Analyzing the variances of dependent variables and the sums of those variances is an essential aspect of statistics and actuarial science. The concept of covariance is an indispensable tool for such analysis.
Let us assume that there are two random variables, X and Y. We can call the mathematical expectations of each of these variables E(X) and E(Y) respectively, and their variances Var(X) and Var(Y) respectively. What do we do when we want to find the variance of the sum of the random variables, X+Y? If X and Y are independent variables, this is easy to determine; in that case, simple addition accomplishes the task: Var(X+Y) = Var(X) + Var(Y).
But what if X and Y are dependent? Then the variance of the sum most often does not simply equal sum of the variances. Instead, the idea of covariance must be applied to the analysis. We shall denote the covariance of X and Y as Cov(X, Y).
Two crucial formulas are needed in order to deal effectively with the covariance concept:
Var(X+Y) = Var(X) + Var(Y) + 2Cov(X, Y)
Cov(X, Y) = E(XY) – E(X)E(Y)
We note that these formulas work for both independent and dependent variables. For independent variables, Var(X+Y) = Var(X) + Var(Y), so Cov(X, Y) = 0. Similarly, for independent variables, E(XY) = E(X)E(Y), so Cov(X, Y) = 0.
This leads us to the general insight that the covariance of independent variables is equal to zero. Indeed, this makes conceptual sense as well. The covariance of two variables is a tool that tells us how much of an effect the variation in one of the variables has on the other variable. If two variables are independent, what happens to one has no effect on the other, so the variables’ covariance must be zero.
Covariances can be positive or negative, and the sign of the covariance can give useful information about the kind of relationship that exists between the random variables in question. If the covariance is positive, then there exists a direct relationship between two random variables; an increase in the values of one tends to also increase the values of the other. If the covariance is negative, then there exists an inverse relationship between two random variables; an increase in the values of one tends to decrease the values of the other, and vice versa.
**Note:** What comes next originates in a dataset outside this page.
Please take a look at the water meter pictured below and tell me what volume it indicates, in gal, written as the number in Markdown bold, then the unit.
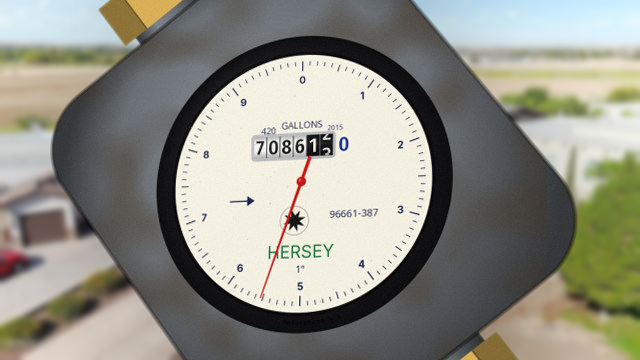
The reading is **7086125.5** gal
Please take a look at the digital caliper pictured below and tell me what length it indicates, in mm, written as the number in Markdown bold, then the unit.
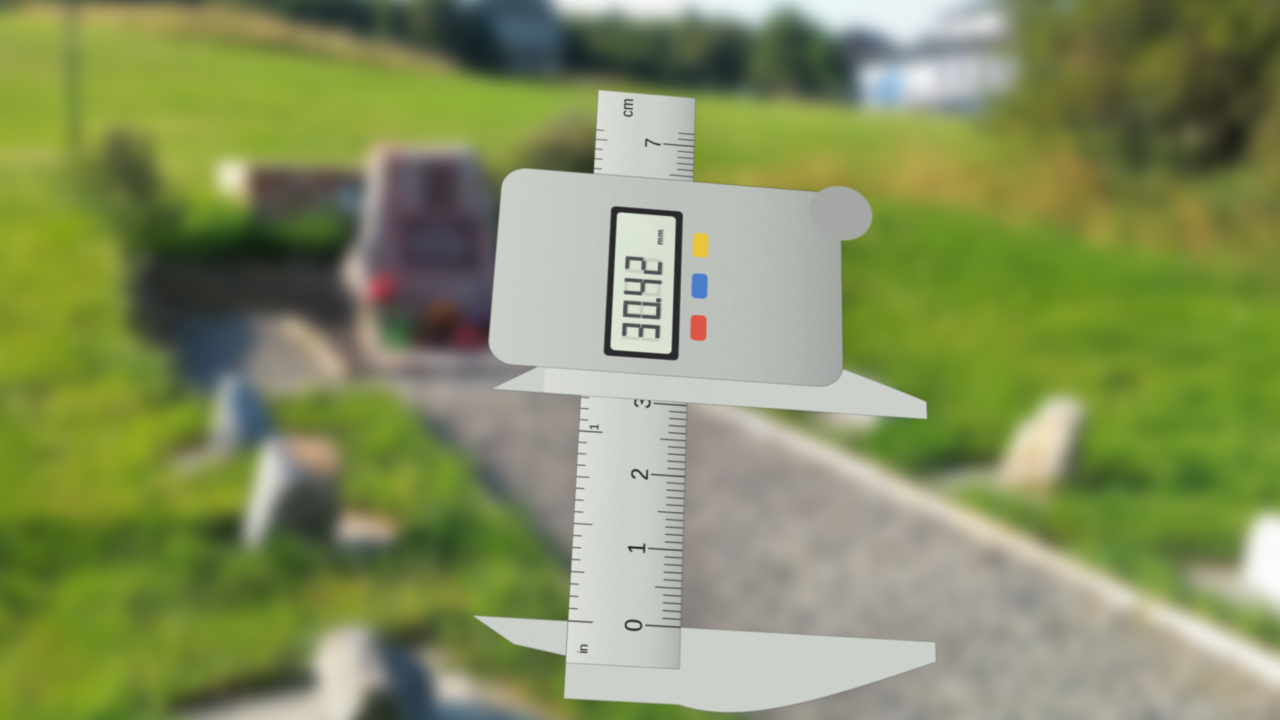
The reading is **30.42** mm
In some problems involving covariance, it is possible to work from even the most basic information to determine the solution. When given random variables X and Y, if one can compute E(X), E(Y), E(X2), E(Y2), and E(XY), one will have all the data necessary to solve for Cov(X, Y) and Var(X+Y). From the way each random variable is defined, one can derive the mathematical expectations above and use them to arrive at the covariance and the variance of the sums for the two variables.